Bank gets the message

Supporters of climate activism group 350 Dunedin, who marched to an ANZ branch yesterday to deliver a recent climate change report and protest the bank's investment in the fossil fuel industry. Photo: Christine O'Connor
Supporters of climate activism group 350 Dunedin, who marched to an ANZ branch yesterday to deliver a recent climate change report and protest the bank's investment in the fossil fuel industry. Photo: Christine O'Connor
A group of activists delivered a climate change report to a bank in Dunedin yesterday to protest its continued investment in fossil fuels.

Climate activism group 350 Dunedin undertook the protest against ANZ in response to an Intergovernmental Panel of Climate Change (IPCC) report released last month.

The report outlined what its authors called the ''far-reaching and unprecedented changes in all aspects of society'' required to limit global warming to 1.5degC, along with the wide-reaching benefits of doing so compared with allowing a rise of 2degC.

Activists targeted ANZ because research from Australian environmental non-profit Market Forces found it had loaned more than $7billion to the coal, oil and gas sectors, the most of the big four banks.
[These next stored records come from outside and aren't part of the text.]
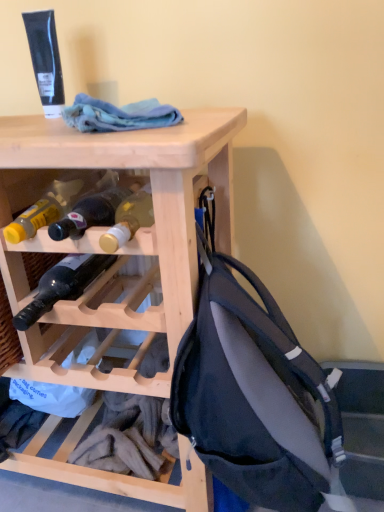
Question: Is matte glass bottle at center, the 1th bottle viewed from the top, wider or thinner than matte black backpack at right?

Choices:
 (A) wide
 (B) thin

Answer: (A)

Question: Would you say matte glass bottle at center, the 1th bottle viewed from the top, is to the left or to the right of matte black backpack at right in the picture?

Choices:
 (A) left
 (B) right

Answer: (A)

Question: Estimate the real-world distances between objects in this image. Which object is farther from the matte black backpack at right?

Choices:
 (A) blue cotton cloth at upper center
 (B) matte glass bottle at center, acting as the second bottle starting from the bottom
 (C) natural wood wine rack at upper center
 (D) dark glass bottle at center, arranged as the 2th bottle when viewed from the top

Answer: (A)

Question: Based on their relative distances, which object is nearer to the dark glass bottle at center, arranged as the 2th bottle when viewed from the top?

Choices:
 (A) matte black backpack at right
 (B) natural wood wine rack at upper center
 (C) matte glass bottle at center, acting as the second bottle starting from the bottom
 (D) blue cotton cloth at upper center

Answer: (C)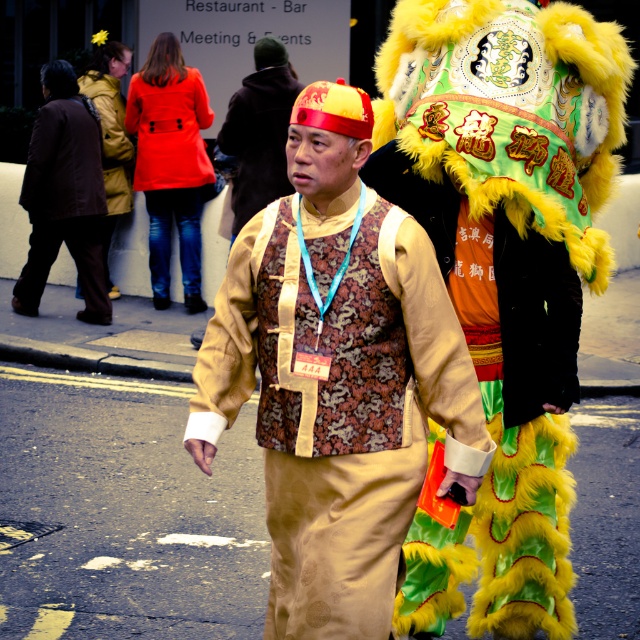
You are a photographer trying to capture both the brown fabric jacket at left and the gold brocade vest at center in a single shot. Based on their heights, which one should you adjust your camera angle to focus on first to ensure both are in frame?

The brown fabric jacket at left is taller than the gold brocade vest at center, so you should focus on the brown fabric jacket at left first to ensure the entire height of both objects fits within the frame.

You are an event planner arranging a photo shoot for the cultural event. You need to position the matte brown vest at center and the yellow furry headdress at upper right in a way that maintains their original spatial relationship. Which object should be placed to the left of the other?

The matte brown vest at center should be placed to the left of the yellow furry headdress at upper right since the matte brown vest at center is positioned on the left side of yellow furry headdress at upper right in the original scene.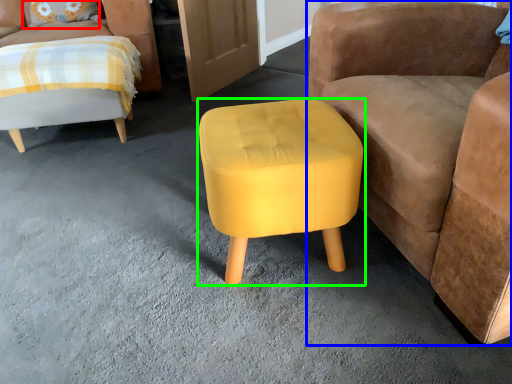
Question: Estimate the real-world distances between objects in this image. Which object is farther from pillow (highlighted by a red box), chair (highlighted by a blue box) or stool (highlighted by a green box)?

Choices:
 (A) chair
 (B) stool

Answer: (A)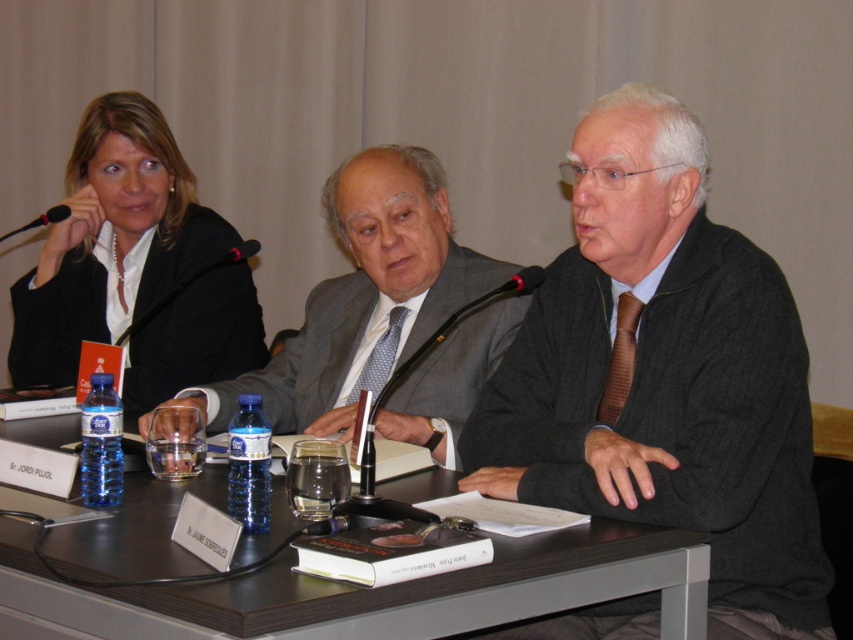
You are standing 1.5 meters away from the table where the three individuals are seated. There is a point marked at coordinates point [653,509]. Can you reach that point without moving closer than your current position?

The point [653,509] is 1.43 meters away from the viewer. Since you are currently 1.5 meters away, you cannot reach it without moving closer.

You are organizing a panel discussion and need to place a new speaker between the gray wool suit at center and the black plastic microphone at upper left. Based on their current positions, where should the new speaker be seated to maintain the existing spatial arrangement?

The new speaker should be seated between the gray wool suit at center and the black plastic microphone at upper left, aligning with the existing spatial arrangement where the gray wool suit at center is positioned under the black plastic microphone at upper left.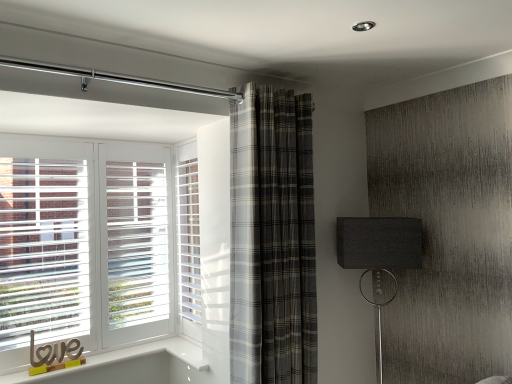
Question: Does plaid fabric curtain at center have a smaller size compared to white textured screen door at center?

Choices:
 (A) no
 (B) yes

Answer: (A)

Question: Is plaid fabric curtain at center at the left side of white textured screen door at center?

Choices:
 (A) yes
 (B) no

Answer: (B)

Question: Can you confirm if plaid fabric curtain at center is shorter than white textured screen door at center?

Choices:
 (A) no
 (B) yes

Answer: (A)

Question: Is there a large distance between plaid fabric curtain at center and white textured screen door at center?

Choices:
 (A) yes
 (B) no

Answer: (B)

Question: Considering the relative positions of plaid fabric curtain at center and white textured screen door at center in the image provided, is plaid fabric curtain at center in front of white textured screen door at center?

Choices:
 (A) yes
 (B) no

Answer: (A)

Question: Could you tell me if plaid fabric curtain at center is turned towards white textured screen door at center?

Choices:
 (A) no
 (B) yes

Answer: (A)

Question: Is white textured screen door at center not inside plaid fabric curtain at center?

Choices:
 (A) yes
 (B) no

Answer: (A)

Question: Can you confirm if white textured screen door at center is smaller than plaid fabric curtain at center?

Choices:
 (A) no
 (B) yes

Answer: (B)

Question: Is white textured screen door at center not near plaid fabric curtain at center?

Choices:
 (A) no
 (B) yes

Answer: (A)

Question: From a real-world perspective, is white textured screen door at center positioned over plaid fabric curtain at center based on gravity?

Choices:
 (A) no
 (B) yes

Answer: (A)

Question: Can you confirm if white textured screen door at center is positioned to the left of plaid fabric curtain at center?

Choices:
 (A) no
 (B) yes

Answer: (B)

Question: Would you say plaid fabric curtain at center is part of white textured screen door at center's contents?

Choices:
 (A) yes
 (B) no

Answer: (B)

Question: Is matte black lampshade at right smaller than plaid fabric curtain at center?

Choices:
 (A) yes
 (B) no

Answer: (A)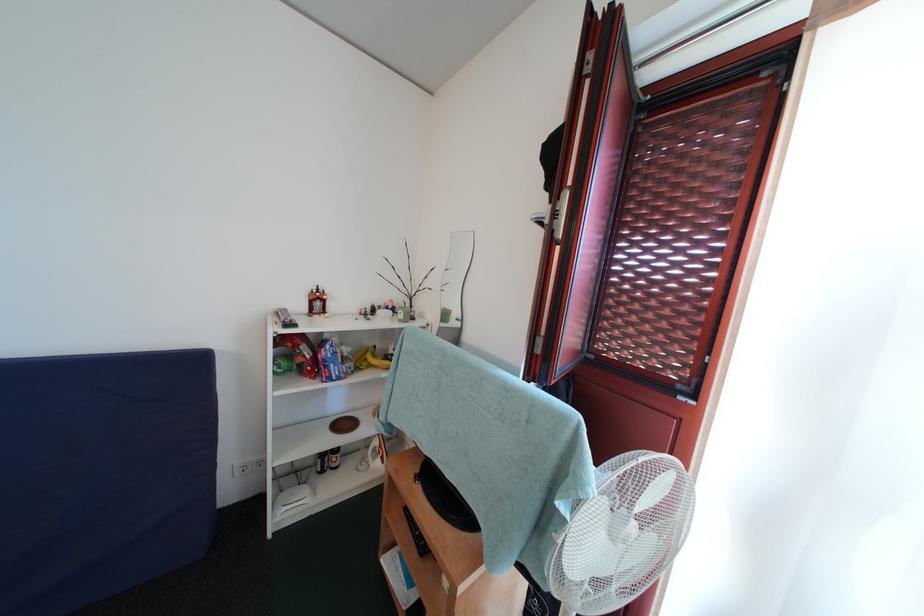
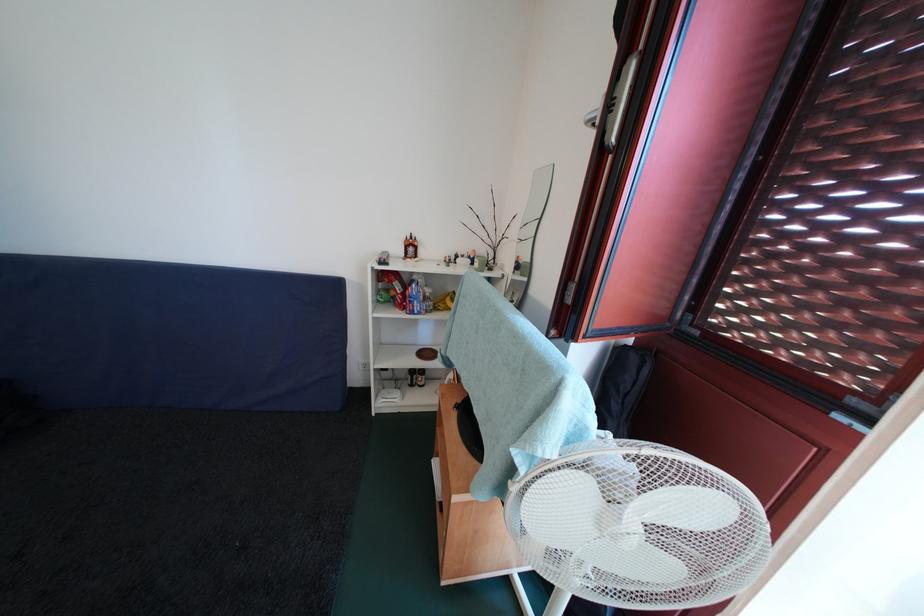
Question: How did the camera likely rotate?

Choices:
 (A) Left
 (B) Right
 (C) Up
 (D) Down

Answer: (A)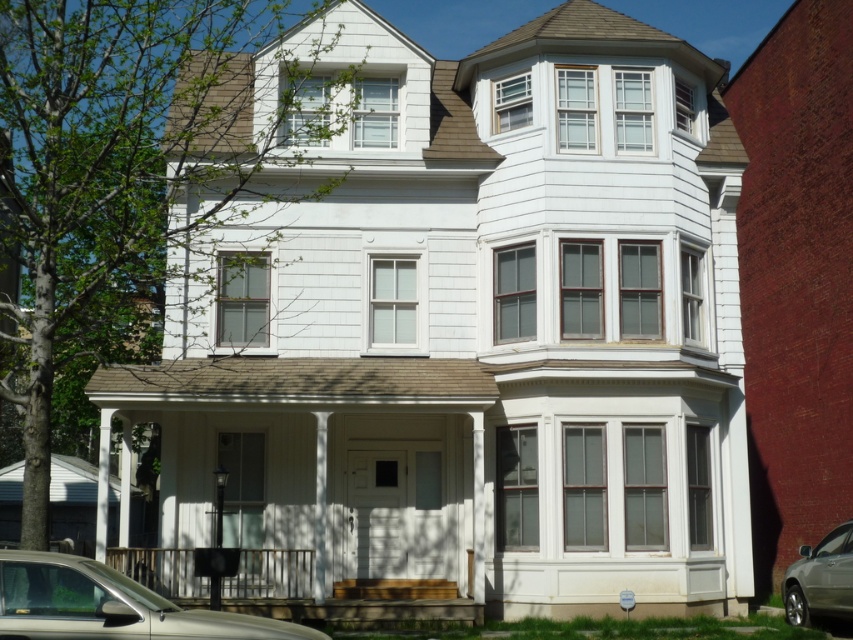
You are a delivery person trying to park your metallic silver car at lower left and silver metallic sedan at lower right in the driveway in front of the house. The driveway can only accommodate vehicles of a certain width. Based on their sizes, which vehicle would require more space to park?

The metallic silver car at lower left requires more space to park because its width is larger than the silver metallic sedan at lower right.

You are standing in front of the house and see the metallic silver car at lower left and the silver metallic sedan at lower right. Which car is closer to you?

The metallic silver car at lower left is closer to you because it is positioned in front of the silver metallic sedan at lower right.

You are a delivery driver approaching the house and need to park your vehicle. The driveway is narrow and can only accommodate one car at a time. You see the metallic silver car at lower left and the silver metallic sedan at lower right parked on either side of the driveway entrance. Which vehicle should you avoid parking next to to ensure there is enough space for your truck?

You should avoid parking next to the metallic silver car at lower left because it is larger in size compared to the silver metallic sedan at lower right, leaving less space for your truck.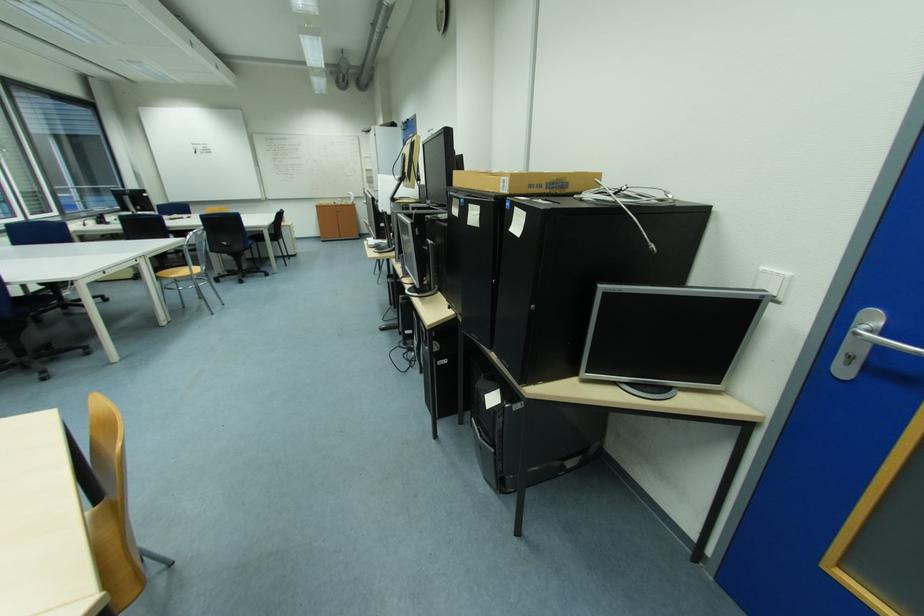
Local 350 Dunedin supporter Liz Palmer was one of about 15 activists who gathered in the Octagon yesterday before marching to a George St ANZ branch to deliver a copy of the report.

''We're delivering the IPCC report, just in case they haven't got it, which states we've got about 10 years to make some really fast changes away from fossil fuels,'' Ms Palmer said.

An ANZ spokesman defended the bank's commitment to the transition to a low-carbon economy, saying it shared the activists' ambition for a low-carbon future.

ANZ had been cutting lending to the oil, coal and gas sectors and did not directly finance oil or gas exploration, he said.